What this really comes down to is a fundamental disagreement between the Right and the Left over how one is supposed to approach the Constitution and the rights contained therein. But before we can dissect that, we first need to understand what the word “rights” means, and what the Constitution is attempting to accomplish.
The 17th-century English philosopher John Locke is considered by many to be the intellectual who most influenced the founders of this country, and upon whose writings they relied more than any other. In explaining what it is that gives government legitimacy to “rule” over the people, Locke says that there are certain rights man inherently has, and those belong to him and nobody else. Only a government that respects and protects these rights is legitimate — because otherwise the governed would not consent to be governed. These are widely understood to be what Thomas Jefferson meant when he wrote in the Declaration of Independence about “life, liberty, and the pursuit of happiness.”
What gave the founders the right to rebel was the belief that King George had violated this unwritten “Contract of Government.” Because he did not respect the (inherent) rights of the governed, the governed were no longer bound to their ruler. They then set up a new system of government in such a way that it could not infringe on those rights. That is the Constitution — and that is why it is as limited as it could possibly be while allowing for a functional government.
Fast forward 250 years, and the fundamentals remain the same. The government needs to respect basic rights in order for its actions to be legitimate. That is the function of the Constitution until today.
But that’s where the Right and the Left part ways. Those on the Left (who are being intellectually honest, and not just looking to gain power) see the Constitution as a “living” document — changing with the times in order to update this “Contract of Government” to be more age appropriate. What people wanted and/or needed in the 18th century is not the same as their wants and needs today, and the founders only meant to confine government to the consent of the governed.
Those of us on the Right, however, disagree with this. A strong argument in our favor would be that the founders actually argued whether the Constitution should expire every 19 years (as Jefferson proposed, so as not to “bind the succeeding generation”) or that it remain permanent, with a mechanism set up whereby future generations could “[correct] breaches of it” (as Madison wrote in Federalist No. 49). The latter view won out, and there is a permanence to the Constitution. Even Jefferson didn’t advocate that each generation ought to define what was included in it based on their interpretation guided by what the Supreme Court thinks is good policy.

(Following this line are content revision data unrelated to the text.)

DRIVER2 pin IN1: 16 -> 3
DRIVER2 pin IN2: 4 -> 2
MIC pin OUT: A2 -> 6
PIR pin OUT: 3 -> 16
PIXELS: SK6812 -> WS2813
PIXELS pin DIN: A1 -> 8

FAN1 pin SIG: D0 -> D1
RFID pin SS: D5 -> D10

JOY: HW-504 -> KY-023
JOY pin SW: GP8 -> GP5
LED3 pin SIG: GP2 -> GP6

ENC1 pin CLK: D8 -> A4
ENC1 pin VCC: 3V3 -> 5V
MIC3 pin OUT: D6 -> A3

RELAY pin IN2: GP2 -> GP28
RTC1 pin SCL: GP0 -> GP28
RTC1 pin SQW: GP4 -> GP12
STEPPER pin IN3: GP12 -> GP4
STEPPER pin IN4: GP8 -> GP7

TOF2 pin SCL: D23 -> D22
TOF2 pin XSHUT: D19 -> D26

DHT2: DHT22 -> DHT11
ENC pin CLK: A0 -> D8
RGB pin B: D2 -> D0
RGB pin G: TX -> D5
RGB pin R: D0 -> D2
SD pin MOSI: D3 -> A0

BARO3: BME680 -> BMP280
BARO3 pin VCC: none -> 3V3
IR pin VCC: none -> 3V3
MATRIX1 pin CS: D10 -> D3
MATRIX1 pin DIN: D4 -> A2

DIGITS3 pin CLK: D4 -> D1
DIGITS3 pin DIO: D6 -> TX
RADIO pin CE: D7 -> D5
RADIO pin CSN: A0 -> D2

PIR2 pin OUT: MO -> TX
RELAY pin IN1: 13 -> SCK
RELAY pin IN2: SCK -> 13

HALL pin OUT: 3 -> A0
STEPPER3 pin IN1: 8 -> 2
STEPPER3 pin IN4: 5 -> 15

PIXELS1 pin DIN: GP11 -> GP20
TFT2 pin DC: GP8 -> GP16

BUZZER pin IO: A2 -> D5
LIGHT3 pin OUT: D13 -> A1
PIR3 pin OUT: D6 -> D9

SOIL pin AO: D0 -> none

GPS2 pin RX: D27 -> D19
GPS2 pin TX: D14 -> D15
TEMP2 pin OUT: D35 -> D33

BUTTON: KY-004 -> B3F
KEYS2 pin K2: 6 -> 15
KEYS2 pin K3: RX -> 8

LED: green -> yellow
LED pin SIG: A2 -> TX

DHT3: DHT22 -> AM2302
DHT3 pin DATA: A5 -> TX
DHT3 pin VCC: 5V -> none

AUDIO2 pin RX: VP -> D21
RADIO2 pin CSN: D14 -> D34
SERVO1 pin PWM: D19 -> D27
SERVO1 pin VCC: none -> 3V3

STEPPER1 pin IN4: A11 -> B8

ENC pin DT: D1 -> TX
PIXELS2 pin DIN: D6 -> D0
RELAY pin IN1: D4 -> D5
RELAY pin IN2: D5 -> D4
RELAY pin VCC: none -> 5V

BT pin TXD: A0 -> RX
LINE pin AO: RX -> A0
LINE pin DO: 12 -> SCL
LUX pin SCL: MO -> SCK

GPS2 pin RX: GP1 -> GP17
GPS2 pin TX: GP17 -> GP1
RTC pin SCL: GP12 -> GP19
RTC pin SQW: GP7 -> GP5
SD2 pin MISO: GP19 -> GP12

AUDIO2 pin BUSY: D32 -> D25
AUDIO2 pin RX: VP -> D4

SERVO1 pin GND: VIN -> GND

In light of this, the more conservative justices on the Supreme Court are known as “Originalists” because they define the Constitutional rights based on how they were understood at the time they were written. For people like me who have a built-in distaste for those who like to rewrite texts to fit modern-day considerations, it’s a no-brainer why this is more appealing. Similarly, our dislike for how the modern-day “progressives” seek to undermine the moral underpinnings of the nation’s founding makes this a natural fit for us.
It is also why the oft-repeated mantra of the Left whenever they want to regulate a right, that “rights aren’t absolute,” is meaningless. Of course rights are absolute. The only question is what exactly the right is — as meant by the founders. How much did it include?
The two biggest proponents of this judicial philosophy are Antonin Scalia and Clarence Thomas. There is, however, one tremendous difference between the two of them. As Justice Scalia explained, “[Thomas] is the most willing of all of his colleagues to overrule precedent, what is known in legal jargon as stare decisis, or ‘let the decision stand.’ He does not believe in stare decisis, period. If a constitutional line of authority is wrong, he would say let’s get it right. I wouldn’t do that.”
For me, and many other people I know, Thomas’ approach seems to be more correct. When we are dealing with interpretation of text, and there is no reason to venerate those who interpreted it before you, of course the prudent course of action should be to “get it right.” Otherwise, it would be a small group of “elites,” and not society, who decides what it is that the government must respect as a right. That is not much of an upgrade over King George — and it most certainly is not what the founders intended.